St. Joseph’s/Candler Hospitals reduced opioid-related events with patient-controlled analgesia (PCA) pumps. The hospitals are “error-free” since using “smart” PCA pumps with integrated capnography.
by Michael Wong, JD (Executive Director, Physician-Patient Alliance for Health & Safety)
St. Joseph’s/Candler Hospitals (SJ/C) in Savannah, Georgia, are two of the oldest continuously operating hospitals in the US. About 10 years ago, SJ/C had three opioid-related events with patient-controlled analgesia (PCA) with serious outcomes over a two-year period.
Fortunately, none of these adverse events resulted in deaths, says Carolyn Williams, RPh, Medication Safety Specialist at SJ/C.
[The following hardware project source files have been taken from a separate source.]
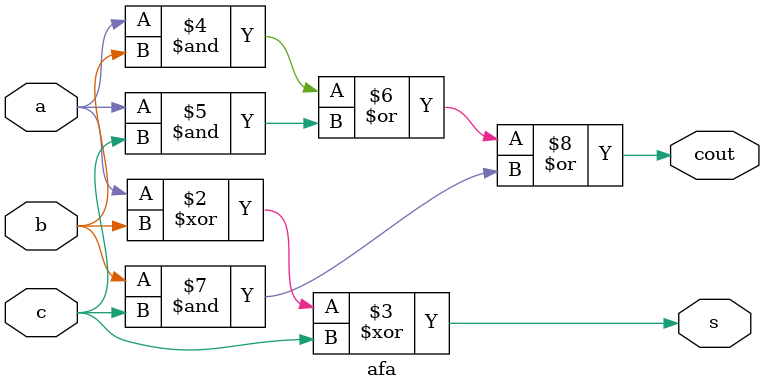
<source format=v>
module afa(
    input a , b , c,
    output reg cout , s 
);

always @ (a or b or c)
begin
    s = a ^ b ^ c;
    cout = (a&b) | (a&c) | (b&c);
end

endmodule

</source>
Since using “smart” PCA pumps with integrated capnography, SJ/C has been “error-free”. As they report in their article, “Excellent Return on Investment with Capnography Monitoring” in the recent edition of the APSF Newsletter, these changes averted 450 highest-risk IV medication errors and respiratory monitoring helped avert at least 35 PCA-related undesirable events.
Moreover, although a human life should never be measures in dollars and cents, SJ/C calculated that their decision made great financial sense:
- $4 million — estimated potential expenses averted (not including potential litigation costs)
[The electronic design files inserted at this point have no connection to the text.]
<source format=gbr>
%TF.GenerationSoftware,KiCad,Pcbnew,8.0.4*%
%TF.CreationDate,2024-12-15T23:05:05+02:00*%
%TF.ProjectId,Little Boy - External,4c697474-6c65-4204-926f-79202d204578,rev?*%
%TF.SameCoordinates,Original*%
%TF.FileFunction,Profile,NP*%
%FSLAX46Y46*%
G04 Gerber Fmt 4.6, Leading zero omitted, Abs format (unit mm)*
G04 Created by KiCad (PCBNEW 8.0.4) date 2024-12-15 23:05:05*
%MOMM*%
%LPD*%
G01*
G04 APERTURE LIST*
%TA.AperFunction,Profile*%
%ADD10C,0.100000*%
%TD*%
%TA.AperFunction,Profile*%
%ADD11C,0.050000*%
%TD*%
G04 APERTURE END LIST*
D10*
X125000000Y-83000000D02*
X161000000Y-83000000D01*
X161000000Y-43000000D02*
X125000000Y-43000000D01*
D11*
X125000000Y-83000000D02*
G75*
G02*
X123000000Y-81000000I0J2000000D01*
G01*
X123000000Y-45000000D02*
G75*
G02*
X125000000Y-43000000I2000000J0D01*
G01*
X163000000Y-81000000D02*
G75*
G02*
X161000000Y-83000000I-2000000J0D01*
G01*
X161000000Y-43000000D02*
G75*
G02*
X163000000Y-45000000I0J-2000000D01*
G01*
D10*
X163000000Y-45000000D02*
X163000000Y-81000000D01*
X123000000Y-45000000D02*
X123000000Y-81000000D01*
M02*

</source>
- $2.5 million — 5-year return on investment
However, before making the decision to monitor their patients using PCA with capnography, SJ/C conducted a 6-month beta test. This beta test demonstrated the risk of the common practice of triaging patients as a way to determine who was and who was not likely to have opioid-related respiratory depression.
As Williams explains:
Beta testing revealed the difficulty of predicting which patients actually were high-risk, and that capnography, not pulse oximetry, provided the first indication of opioid-related respiratory depression. As a result, the decision was made to require a capnography module for each PCA infusion and to use a pulse oximetry module for selected patients receiving PCA analgesics who have preexisting co-morbidities.
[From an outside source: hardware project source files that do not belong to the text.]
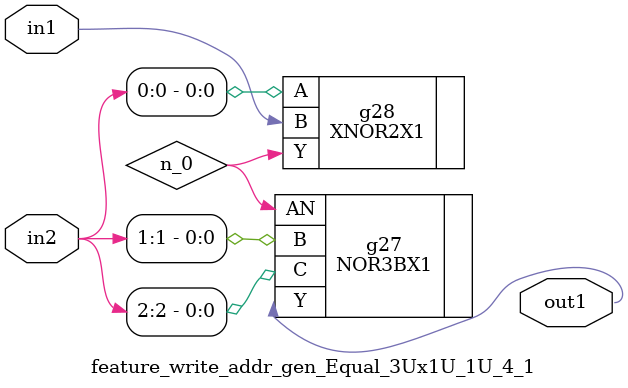
<source format=v>
`timescale 1ps / 1ps


module feature_write_addr_gen_Equal_3Ux1U_1U_4_1(in2, in1, out1);
  input [2:0] in2;
  input in1;
  output out1;
  wire [2:0] in2;
  wire in1;
  wire out1;
  wire n_0;
  NOR3BX1 g27(.AN (n_0), .B (in2[1]), .C (in2[2]), .Y (out1));
  XNOR2X1 g28(.A (in2[0]), .B (in1), .Y (n_0));
endmodule



</source>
Detecting at the earliest possible time that onset of respiratory depression, which can lead to death, is critical and has great benefit for hospital staff and their ability to provide optimal care and see more patients. Says Williams:
At each shift, the respiratory status of PCA patients is assessed by a therapist. The assessment includes an evaluation of the recorded trend analysis of RR, EtCO2 waveforms, and any pulse oximetry results. Nurses consult respiratory therapists to assist with the assessment at any time during the shift when alarms indicate potential patient respiratory distress. Early identification of respiratory depression allows respiratory therapy to intervene before a patient’s condition becomes serious, which saves time, helps increase the likelihood of a positive outcome, and allows existing staff to oversee more patients.
Consequently, Williams recommends that all patients using PCA be continuously electronically monitored:
Our experience suggests that the use of capnography monitoring on ALL patients who receive PCA can reduce the incidence of adverse events from IV opioids in the postoperative setting.